The winner will be announced during the awards ceremony scheduled for Saturday 30 September at 20.30:XNUMX pm by juries composed of film critic Alberto Castellano, actor Vincenzo Nemolato, and director Marcello Sannino for Nuovo Cinema Italia and director Marco Chiappetta, actress Cristina Donadio and film critic Ignazio Senatore for SchermoNapoli Corti.

Tributes to Georges Simenon, Buster Keaton and Peter Bogdanovich

The image of this edition, curated as usual in recent years by the Open Art graphics school of Federico Donatelli, is by Ivan Oliva and is inspired by the retrospective that the festival is offering for the 120th anniversary of the birth of the great Franco-Belgian writer Georges Simenon, with the screening of five very different films made from the 50s to today by authors of different eras and styles: “Le chat” by Pierre Granier-Deferre (September 25 at 17 pm at Grenoble), “The Bottom of the Bottle” by Henry Hathaway (September 26 at 17 pm), “The Blue Room” by Mathieu Amalric (September 27 at 17 pm), “Maigret” by Patrice Leconte (September 28 at 17 pm) and the gem by Bela Tarr “The Man from London”, unreleased on the big screen (September 29 at 16.30:XNUMX pm).

Tributes will also be paid to two cinema greats, Buster Keaton and Peter Bogdanovich, with the screening of Bogdanovich's “The Great Buster” (September 30, 16.30:XNUMX pm), a celebratory film about “Face of Stone”, one of the greatest comedians of silent cinema, a true lesson in cinema, full of interviews and truly dazzling film scenes, never screened in Naples before.

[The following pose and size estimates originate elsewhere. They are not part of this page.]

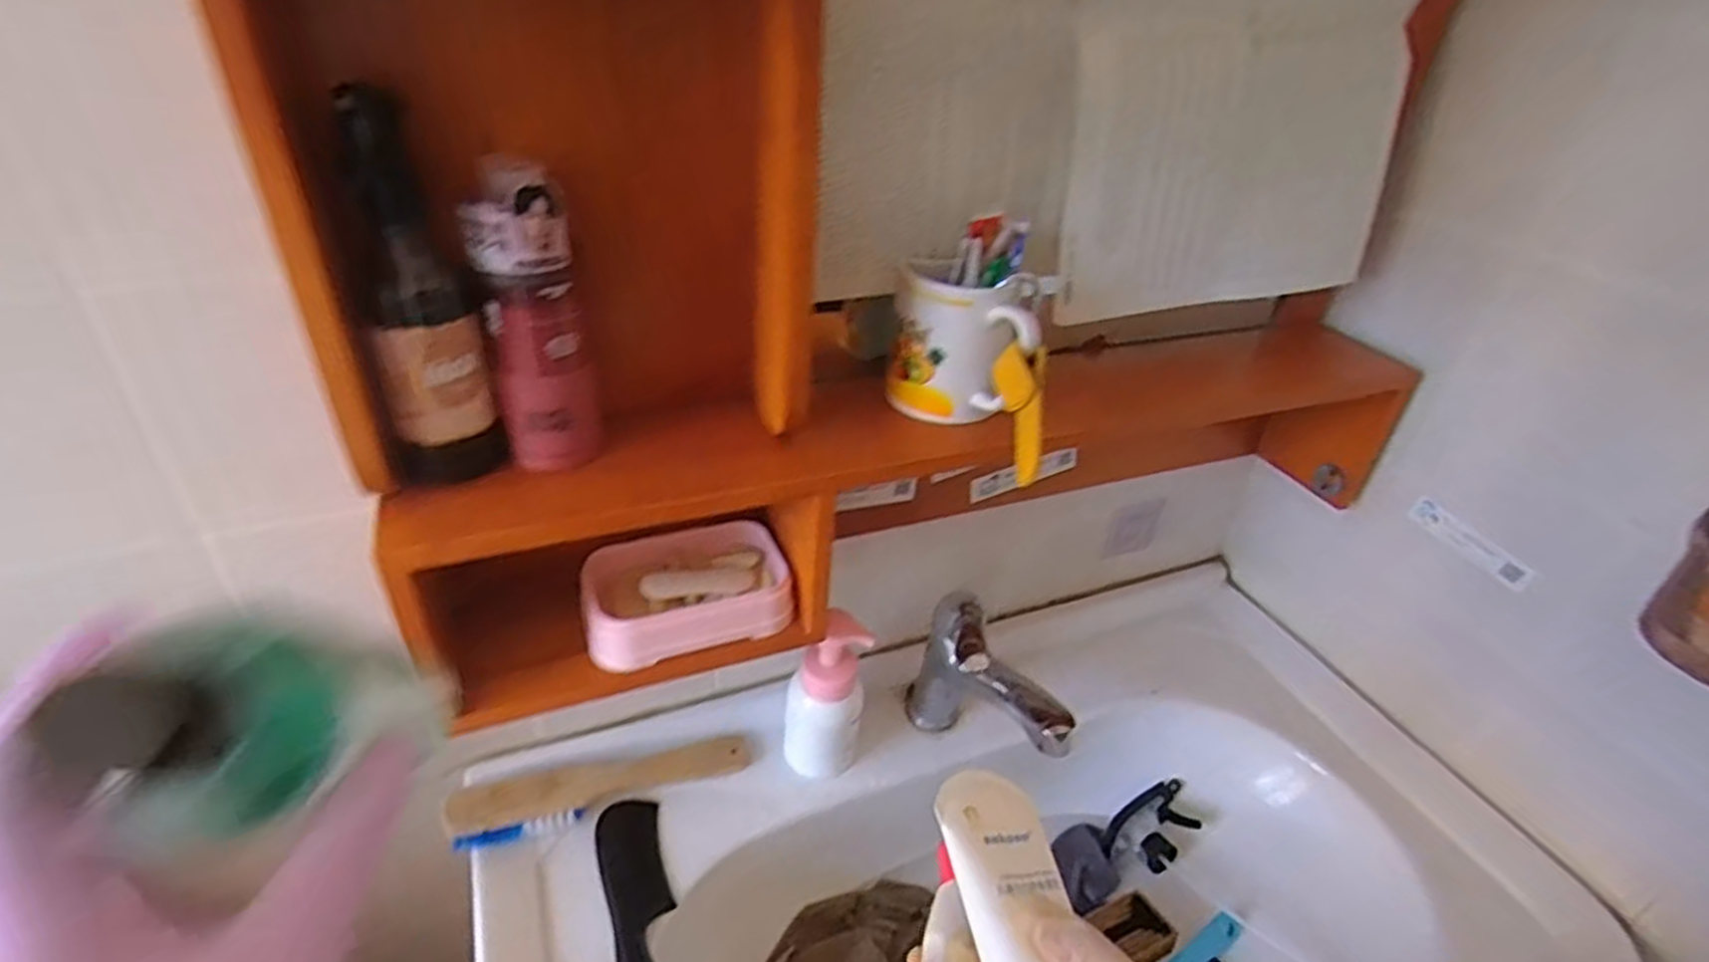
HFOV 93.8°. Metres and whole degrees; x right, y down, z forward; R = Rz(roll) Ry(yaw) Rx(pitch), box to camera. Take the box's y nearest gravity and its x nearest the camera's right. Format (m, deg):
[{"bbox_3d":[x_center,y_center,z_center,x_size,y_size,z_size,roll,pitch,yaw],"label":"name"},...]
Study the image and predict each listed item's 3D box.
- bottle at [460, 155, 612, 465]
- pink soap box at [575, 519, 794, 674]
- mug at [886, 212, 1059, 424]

Space also for Mediterranean cinema and cinematographic literature

The festival has always dedicated a competition to Mediterranean cinema, but since there is not yet the possibility of realizing it, it has decided to propose or re-propose notable unreleased films or films that have been seen as meteors in Naples at the Auditorium Santa Luisa di Marillac: “Amira” (September 26), Il frutta della tarda estate (September 27), Mediterranean Fever (September 28) and Miserere (September 29).

There will be four meetings with the authors of books related to cinema at the Santa Luisa di Marillac Institute. Salvatore Iorio and Salvatore Aulicino Mazzei will help us enter the “Troisi Universe”, a volume dedicated to the late and unforgettable protagonist of cinema (September 26 at 18 pm); Giancarlo Giacci, with readings by Cristina Donadio, presents “Fino all'ultima sala” a research on the historic Neapolitan cinemas from the beginning to the present day (September 27 at 18 pm); Ignazio Senatore takes us through anecdotes, curiosities and gossip with “Cinema seen from the keyhole”, in the analysis of the film “Blade Runner” which maintains its charm intact 41 years after its release in cinemas (September 28 at 18 pm); finally Paolo Spagnuolo and Paolo Speranza will introduce Napoli Calibro 35 mm, an organic and articulated journey through a century of films inspired by criminal Naples from the beginning to Gomorrah and beyond (September 29 at 18 pm).